Prioritize Strategic Contributions: Focus on high-impact services like change portfolio management, which directly affect operational resilience and benefit optimization.
Visualize Success: Use dashboards or scorecards to track and communicate metrics such as initiative adoption rates, change saturation levels, and benefit realization.
5. Nurturing, Motivating, and Developing the Team
Building a high-performing team is not a one-time effort; it requires ongoing attention to culture, engagement, and professional growth.
Key Practices
Measurement and Feedback: Regularly assess team performance through metrics, stakeholder feedback, and self-assessments. Use these insights to identify strengths and improvement areas.
Situational Leadership: Tailor your leadership style to the needs of individual team members.
Example: A novice practitioner may require hands-on guidance, while a seasoned professional benefits more from empowerment and strategic challenges.
Recognition and Reward: Celebrate successes—both individual and collective. Recognize achievements in team meetings, emails to leadership, or formal awards.
Development Opportunities: Invest in training, and cross-functional assignments.

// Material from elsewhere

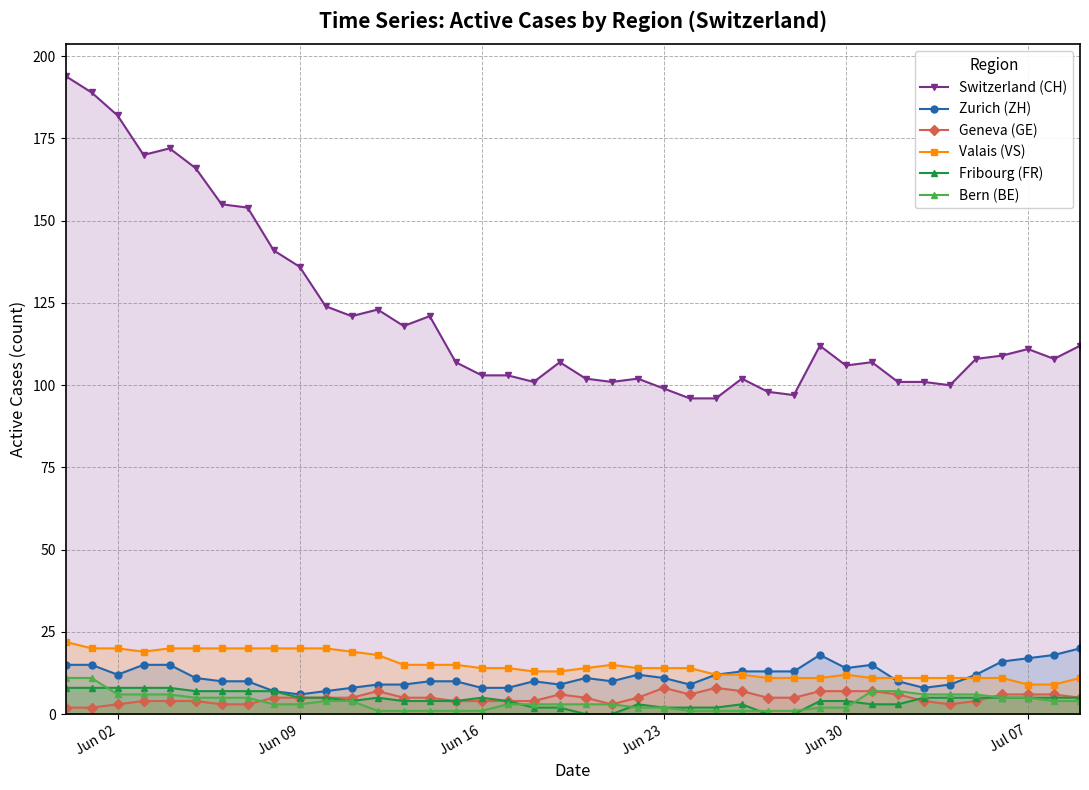

What is the greatest value displayed?

194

For example, a team member focused on project delivery could benefit from a course in portfolio management.
Foster Psychological Safety: Encourage open dialogue, idea-sharing, and risk-taking without fear of blame. This is critical for innovation and resilience during challenging periods.
6. Overcoming Common Challenges
Building and leading high-performing change teams is fraught with obstacles, but proactive strategies can mitigate these risks.
Challenge: Balancing Demand and Capacity
When multiple initiatives demand simultaneous support, the team can become overstretched.
Solution: Implement a tiered support model, where high-priority projects receive full support, and lower-priority ones get advisory services.
Challenge: Gaining Buy-In for Strategic Services
Executives may undervalue strategic offerings like change portfolio management.
Solution: Pilot a portfolio management framework for a specific division, demonstrate its benefits, and then scale.
Challenge: Retaining Talent in a Competitive Market
Experienced change practitioners are in high demand.
Solution: Foster a compelling employee value proposition, including career progression, meaningful work, and a supportive culture.
Case Study: Building a High-Performance Change Team During a Merger
Scenario: A global manufacturing company underwent a merger, leading to significant cultural and operational integration challenges.
Approach:
Core Delivery First: The team focused on ensuring smooth transitions for critical systems (ERP, payroll) to build credibility.
Strategic Pivot: As the merger progressed, they introduced a change portfolio management framework to coordinate initiatives and avoid saturation.
Tailored Skill Development: Team members received targeted training in M&A-specific change management, enhancing their ability to address unique challenges.
Executive Engagement: The team provided a dashboard linking adoption metrics to merger goals, securing ongoing leadership support.
Outcome: The team was recognised as a critical enabler of the merger, with their scope expanded to include leadership development for post-merger integration.
Building and leading a high-performance change management team is as much about strategy and alignment as it is about delivery and culture. By focusing on the foundational “bread-and-butter” work, aligning services with business priorities, fostering a balanced skills mix, demonstrating measurable value, and nurturing team growth, senior practitioners can create teams that are not only effective but indispensable to organisational success.
For those leading change teams, remember: your success is ultimately reflected in the impact you create for the business. Ensure your contributions are visible, valuable, and aligned with what matters most to your stakeholders.